Gözlerimi ovuşturarak sersemliğimi üzerimden atmaya çalıştım. İlk baykuşa baktım ardından etrafa. Hava hayla karanlıktı. Uyuyalı çok olmamıştı sanırım. Baykuşa tekrar döndüğümde beni inceliyordu. Sanırım tehlikeli olup olmadığımı değerlendiriyordu. Benden korkmaması için gülümseyerek "merhaba" dedim. Baykuş bana bakmaya devam edince elimi yavaşça ona uzattım ama baykuş kaçmadı aksine sevmeme izin verdi.
"Anlaşılan beni sevdin."

Baykuşun kafasını nazikçe okşuyordum.
Parmaklarım onun beyaz tüylerinden kayıp giderken çok güzel hissettiriyordu. Bir anda aklıma limon geldi.

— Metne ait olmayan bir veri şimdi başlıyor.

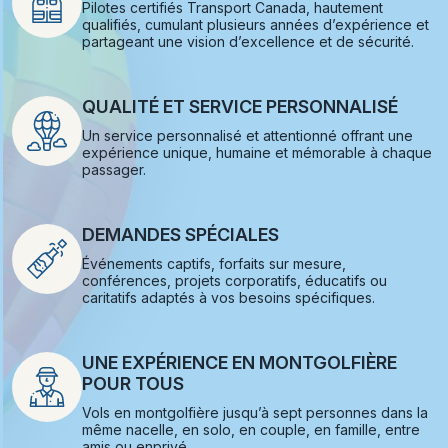
Pilotes certifiés Transport Canada, hautement
qualifiés, cumulant plusieurs années d’expérience et
partageant une vision d’excellence et de sécurité.
QUALITÉ ET SERVICE PERSONNALISÉ
Un service personnalisé et attentionné offrant une
expérience unique, humaine et mémorable à chaque
passager.
DEMANDES SPÉCIALES
Événements captifs, forfaits sur mesure,
conférences, projets corporatifs, éducatifs ou
caritatifs adaptés à vos besoins spécifiques.
UNE EXPÉRIENCE EN MONTGOLFIÈRE
POUR TOUS
Vols en montgolfière jusqu’à sept personnes dans la
même nacelle, en solo, en couple, en famille, entre
amis ou enprivé.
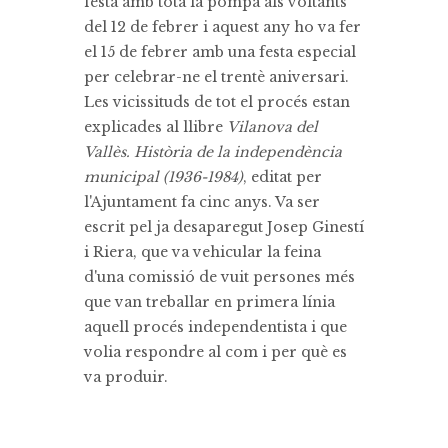
festa amb tota la pompa als voltants
del 12 de febrer i aquest any ho va fer
el 15 de febrer amb una festa especial
per celebrar-ne el trentè aniversari.
Les vicissituds de tot el procés estan
explicades al llibre
Vilanova del
Vallès. Història de la independència
municipal (1936-1984)
, editat per
l'Ajuntament fa cinc anys. Va ser
escrit pel ja desaparegut Josep Ginestí
i Riera, que va vehicular la feina
d'una comissió de vuit persones més
que van treballar en primera línia
aquell procés independentista i que
volia respondre al com i per què es
va produir.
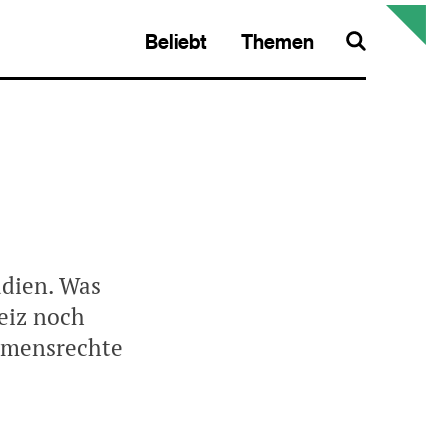
Beliebt
Themen
Search
adien. Was
weiz noch
Namensrechte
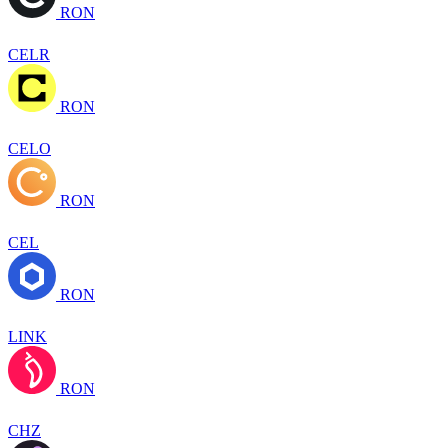
RON
CELR
RON
CELO
RON
CEL
RON
LINK
RON
CHZ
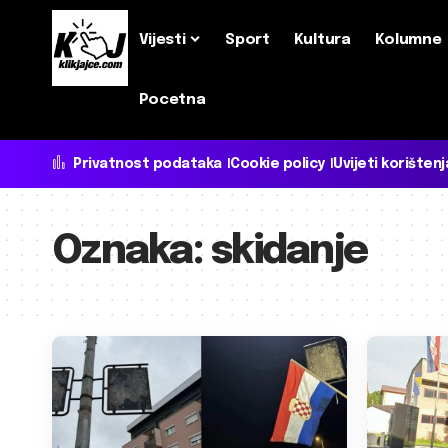
Vijesti
Sport
Kultura
Kolumne
Pocetna
Privatnost podataka
Cookie policy
Uvijeti korištenj
Oznaka:
skidanje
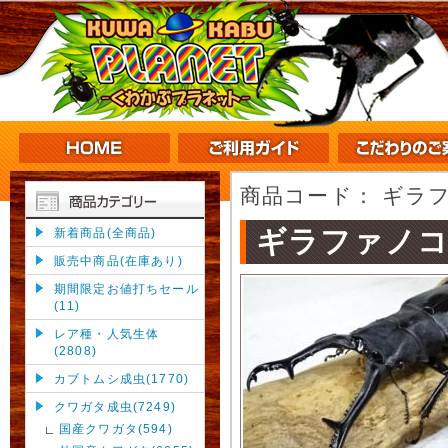
商品コード：
ギラフ
ギラファノコ
新着商品(全商品)
販売中商品(在庫あり)
期間限定お値打ちセール
(11)
レア種・人気生体
(2808)
カブトムシ成虫(1770)
クワガタ成虫(7249)
国産クワガタ(594)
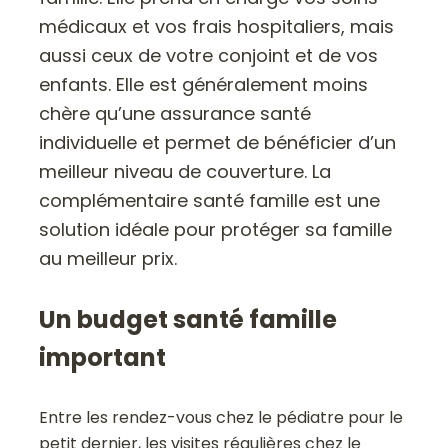
médicaux et vos frais hospitaliers, mais
aussi ceux de votre conjoint et de vos
enfants. Elle est généralement moins
chère qu’une assurance santé
individuelle et permet de bénéficier d’un
meilleur niveau de couverture. La
complémentaire santé famille est une
solution idéale pour protéger sa famille
au meilleur prix.
Un budget santé famille
important
Entre les rendez-vous chez le pédiatre pour le
petit dernier, les visites régulières chez le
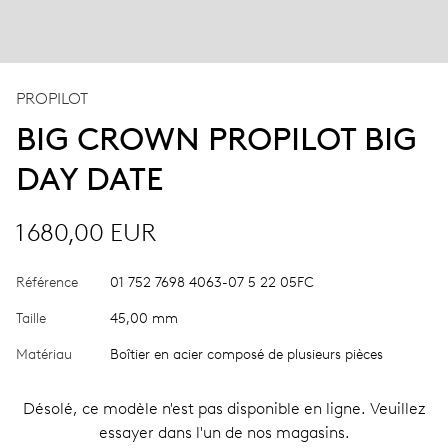
PROPILOT
BIG CROWN PROPILOT BIG
DAY DATE
1 680,00 EUR
Référence
01 752 7698 4063-07 5 22 05FC
Taille
45,00 mm
Matériau
Boîtier en acier composé de plusieurs pièces
Désolé, ce modèle n'est pas disponible en ligne. Veuillez
essayer dans l'un de nos magasins.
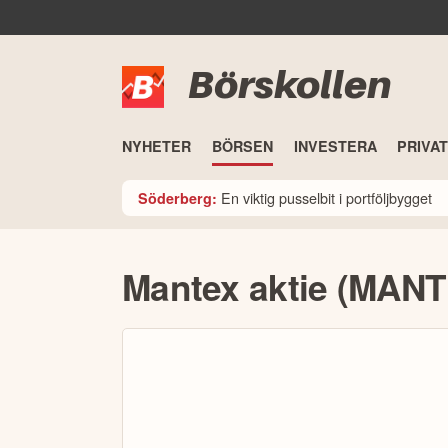
Börskollen
NYHETER
BÖRSEN
INVESTERA
PRIVA
En viktig pusselbit i portföljbygget
Söderberg:
Mantex aktie (MANT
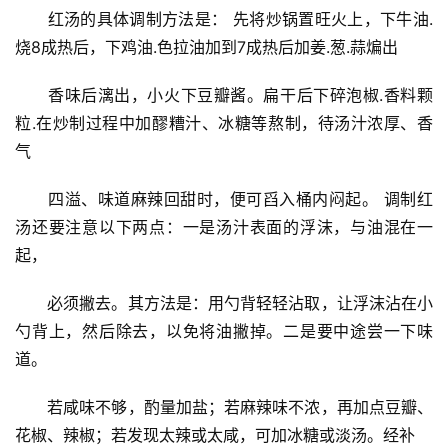
　　红汤的具体调制方法是： 先将炒锅置旺火上，下牛油.
烧8成热后，下鸡油.色拉油加到7成热后加姜.葱.蒜煸出
　　香味后漓出，小火下豆瓣酱。扁干后下碎泡椒.香料颗
粒.在炒制过程中加醪糟汁、冰糖等熬制，待汤汁浓厚、香
气
　　四溢、味道麻辣回甜时，便可舀入桶内闷起。 调制红
汤还要注意以下两点：一是汤汁表面的浮沫，与油混在一
起，
　　必须撇去。其方法是：用勺背轻轻沾取，让浮沫沾在小
勺背上，然后除去，以免将油撇掉。二是要中途尝一下味
道。
　　若咸味不够，酌量加盐；若麻辣味不浓，再加点豆瓣、
花椒、辣椒；若发现太辣或太咸，可加冰糖或淡汤。经补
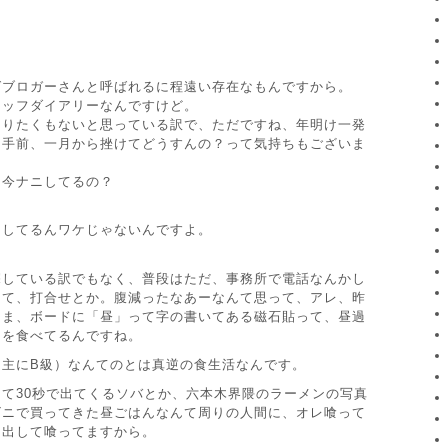
ばブロガーさんと呼ばれるに程遠い存在なもんですから。
タッフダイアリーなんですけど。
知りたくもないと思っている訳で、ただですね、年明け一発
た手前、一月から挫けてどうすんの？って気持ちもございま
は今ナニしてるの？
きしてるんワケじゃないんですよ。
探している訳でもなく、普段はただ、事務所で電話なんかし
って、打合せとか。腹減ったなあーなんて思って、アレ、昨
まま、ボードに「昼」って字の書いてある磁石貼って、昼過
目を食べてるんですね。
（主にB級）なんてのとは真逆の食生活なんです。
て30秒で出てくるソバとか、六本木界隈のラーメンの写真
ビニで買ってきた昼ごはんなんて周りの人間に、オレ喰って
ラ出して喰ってますから。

Benim papağanım. O beni öyle çok severdi ki. Ben kerimin saçlarını karıştırdığım da, gidip kerimin kafasına konar ve gagalamaya başlardı. Hatta komşumuz üç günlüğüne akrabasına gideceği için muhabbet kuşunu bize bırakmıştı. Tabi ben hayvanları çok sevdiğim için, onu kafesinden çıkarmadan seviyordum.

O sırada da kerim Diğer odada limonu kafesinden çıkarmaz mı ?
Limonda aniden beni bulmaz mı, hem de muhabbet kuşunu severken. Kafese atlamasıyla kafesin devrilmesi bir oldu. Bir yandan da "git, git." diye bağırıyordu. Valla biraz daha geç kalsaydık, muhabbet kuşu korkudan ölebilirdi.

Limonu hatırlayınca gülümsedim.

Baykuşa bakarak, "limon olsaydı büyük bir ihtimalle seni parçalardı." dedim.